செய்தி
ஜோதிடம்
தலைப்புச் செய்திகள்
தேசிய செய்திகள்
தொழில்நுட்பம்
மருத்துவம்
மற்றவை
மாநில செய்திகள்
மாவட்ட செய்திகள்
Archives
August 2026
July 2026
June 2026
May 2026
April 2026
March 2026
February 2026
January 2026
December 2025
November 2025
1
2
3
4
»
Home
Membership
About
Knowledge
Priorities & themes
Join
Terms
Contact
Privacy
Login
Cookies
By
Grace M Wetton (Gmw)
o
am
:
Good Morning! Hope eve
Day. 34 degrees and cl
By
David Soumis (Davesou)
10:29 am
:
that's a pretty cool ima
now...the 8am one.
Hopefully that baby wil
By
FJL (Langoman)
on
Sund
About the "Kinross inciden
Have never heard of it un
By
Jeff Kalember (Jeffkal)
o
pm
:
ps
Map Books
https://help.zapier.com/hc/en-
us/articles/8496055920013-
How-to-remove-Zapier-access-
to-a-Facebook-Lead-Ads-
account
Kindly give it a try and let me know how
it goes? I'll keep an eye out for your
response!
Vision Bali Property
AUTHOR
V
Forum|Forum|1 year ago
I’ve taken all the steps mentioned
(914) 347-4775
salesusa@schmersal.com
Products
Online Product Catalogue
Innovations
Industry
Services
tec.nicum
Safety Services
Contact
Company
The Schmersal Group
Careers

·····

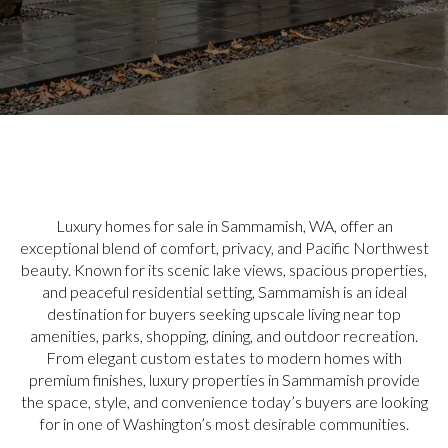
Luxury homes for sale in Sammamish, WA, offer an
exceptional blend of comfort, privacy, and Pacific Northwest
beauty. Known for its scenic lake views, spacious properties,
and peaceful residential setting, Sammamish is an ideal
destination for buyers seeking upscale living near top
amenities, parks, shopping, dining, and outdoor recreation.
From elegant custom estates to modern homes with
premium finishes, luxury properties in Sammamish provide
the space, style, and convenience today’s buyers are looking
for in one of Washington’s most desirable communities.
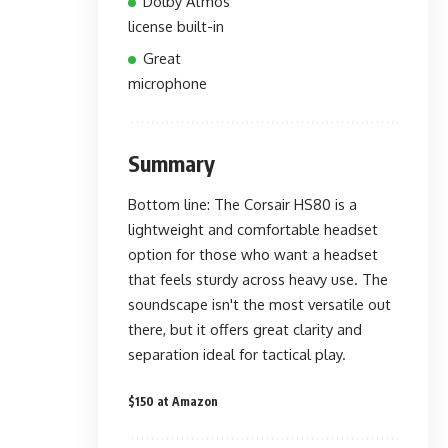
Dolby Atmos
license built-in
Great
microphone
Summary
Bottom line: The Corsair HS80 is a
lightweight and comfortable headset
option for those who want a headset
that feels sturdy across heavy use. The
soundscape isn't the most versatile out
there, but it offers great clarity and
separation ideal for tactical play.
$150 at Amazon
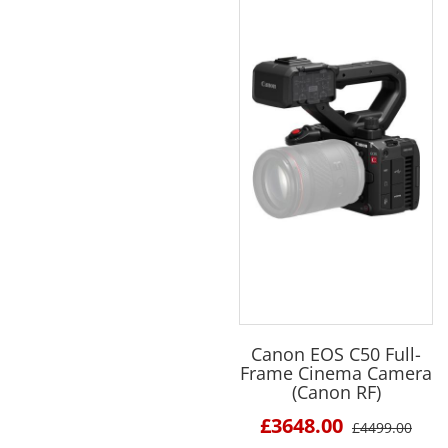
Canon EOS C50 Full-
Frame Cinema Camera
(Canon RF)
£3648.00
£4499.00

·····

> What is required
Substitute "quiet" for "peaceful" in the lines between the one containing "Luxury homes for" and the one containing "amenities, parks, shopping, dining, and", inclusive, and give only those lines with nothing else changed.

> Expected answer
Luxury homes for sale in Sammamish, WA, offer an
exceptional blend of comfort, privacy, and Pacific Northwest
beauty. Known for its scenic lake views, spacious properties,
and quiet residential setting, Sammamish is an ideal
destination for buyers seeking upscale living near top
amenities, parks, shopping, dining, and outdoor recreation.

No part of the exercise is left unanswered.